L’incertitude sur le profil de la reprise reste grande. On s’attend à des rythmes de croissance très élevés au T3 (possiblement à deux chiffres) et, dans une moindre mesure, au T4 mais il s’agit d’un rebond largement mécanique. Il va se tasser à mesure que l’effet rattrapage va s’estomper, comme le souligne la Banque de France dans sa note de conjoncture de juillet. D’où un profil de croissance decrescendo, une sorte de reprise « tango » : vite, vite, lent.
Dans ce schéma, le retour au niveau d’avant-crise s’étire dans le temps.
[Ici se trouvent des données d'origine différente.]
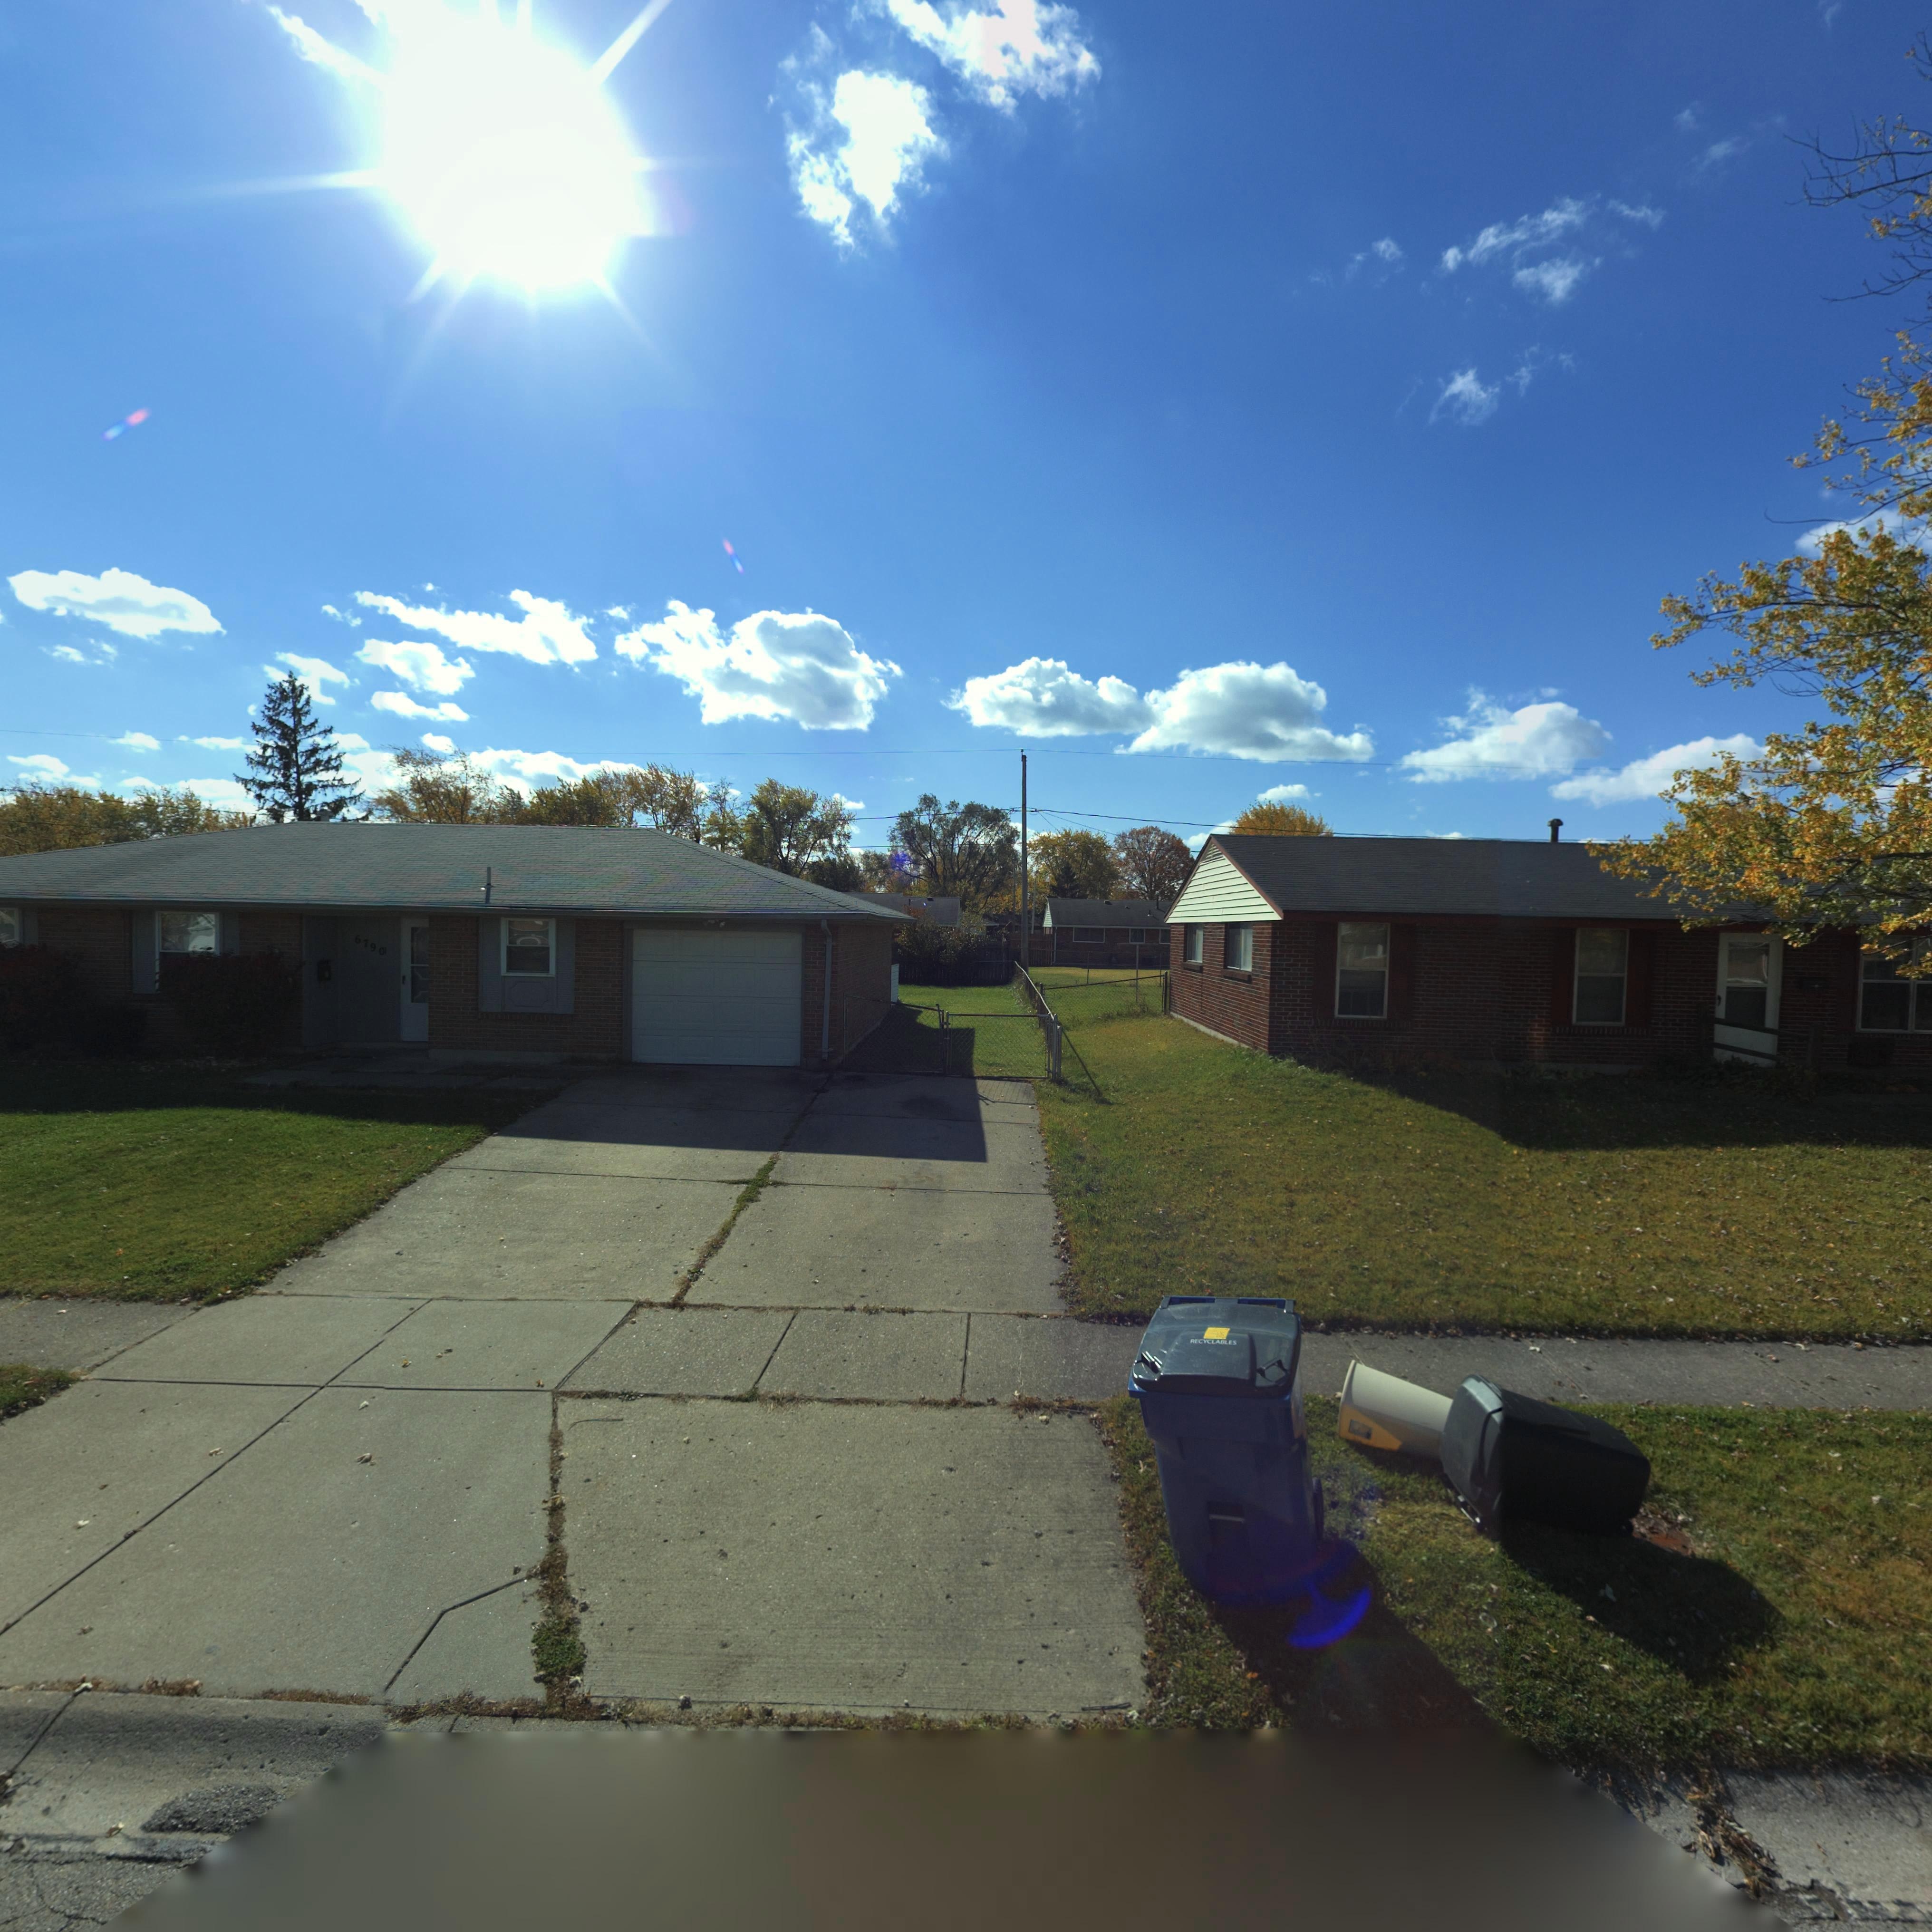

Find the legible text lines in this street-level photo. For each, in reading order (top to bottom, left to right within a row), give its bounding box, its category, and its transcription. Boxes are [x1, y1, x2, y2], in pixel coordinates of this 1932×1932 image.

[353, 933, 386, 957] StreetNumber: 6790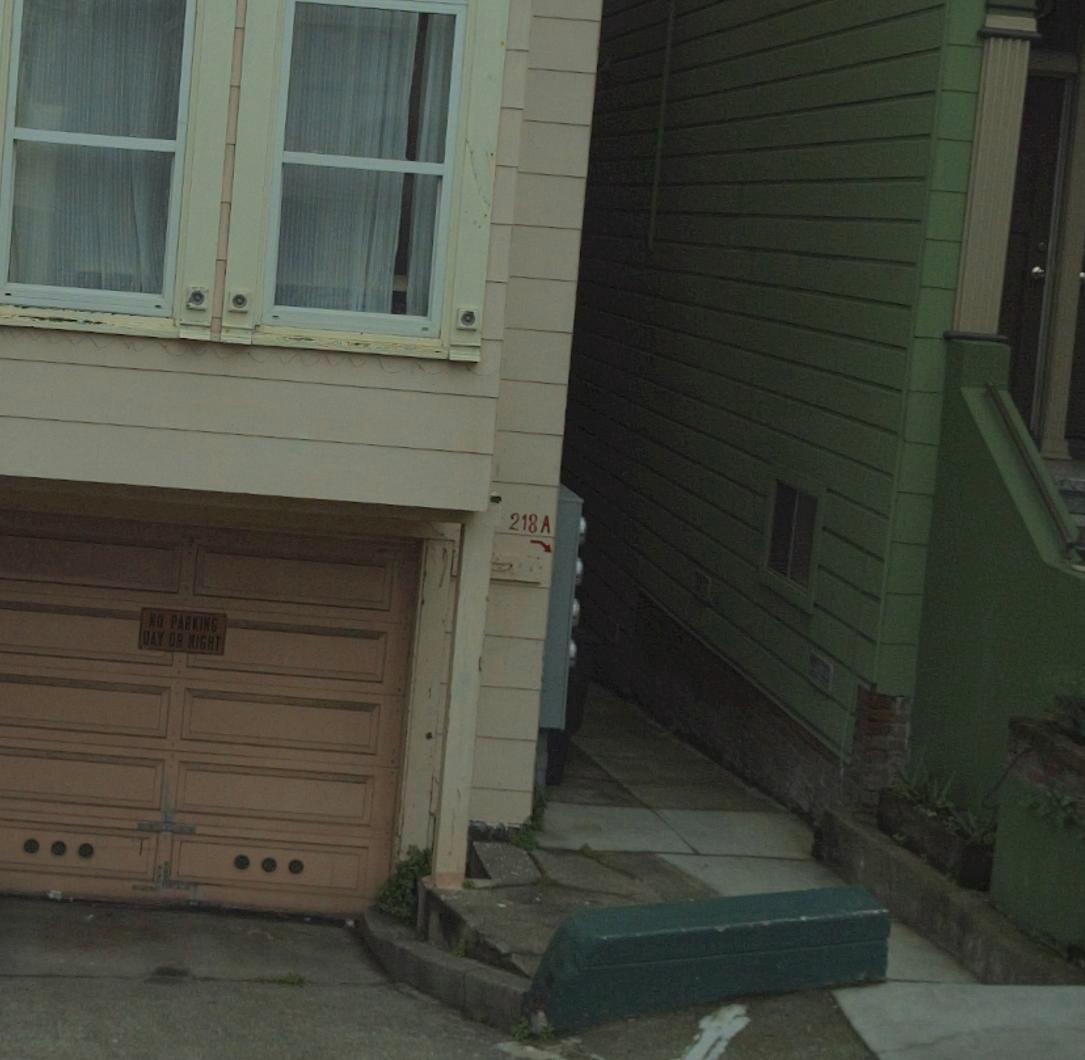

Il n’est pas envisagé avant 2022. C’est cette progressivité qui est derrière l’image de reprise en U (même s’il serait plus juste de parler de profil en « racine carrée » ou « aile d’oiseau »). Une première raison est l’hétérogénéité sectorielle : tous les secteurs ne sont pas logés à la même enseigne en termes de vitesse de retour à la normale. C’est très clair dans la troisième édition de l’enquête Acemo-Covid réalisée par la Dares, dont on retiendra également la préoccupation, en hausse, des entreprises vis-à-vis du manque de débouchés[3]. Une autre raison est que la pandémie de Covid-19 n’est pas terminée, ni donc les freins et surcoûts à l’activité et les comportements attentistes et précautionneux associés. Enfin, les séquelles de la crise (défaillances, chômage, endettement, épargne de précaution, moindre productivité) risquent d’être importantes, malgré les mesures d’urgence déployées pour amortir le choc récessif, pesant aussi sur la reprise. Cette dernière nécessite donc d’être soutenue. Dans l’attente du plan global de relance, d’importantes mesures sectorielles ont déjà été annoncées et celles en faveur de l’emploi seront bientôt toutes connues (cf. encadré).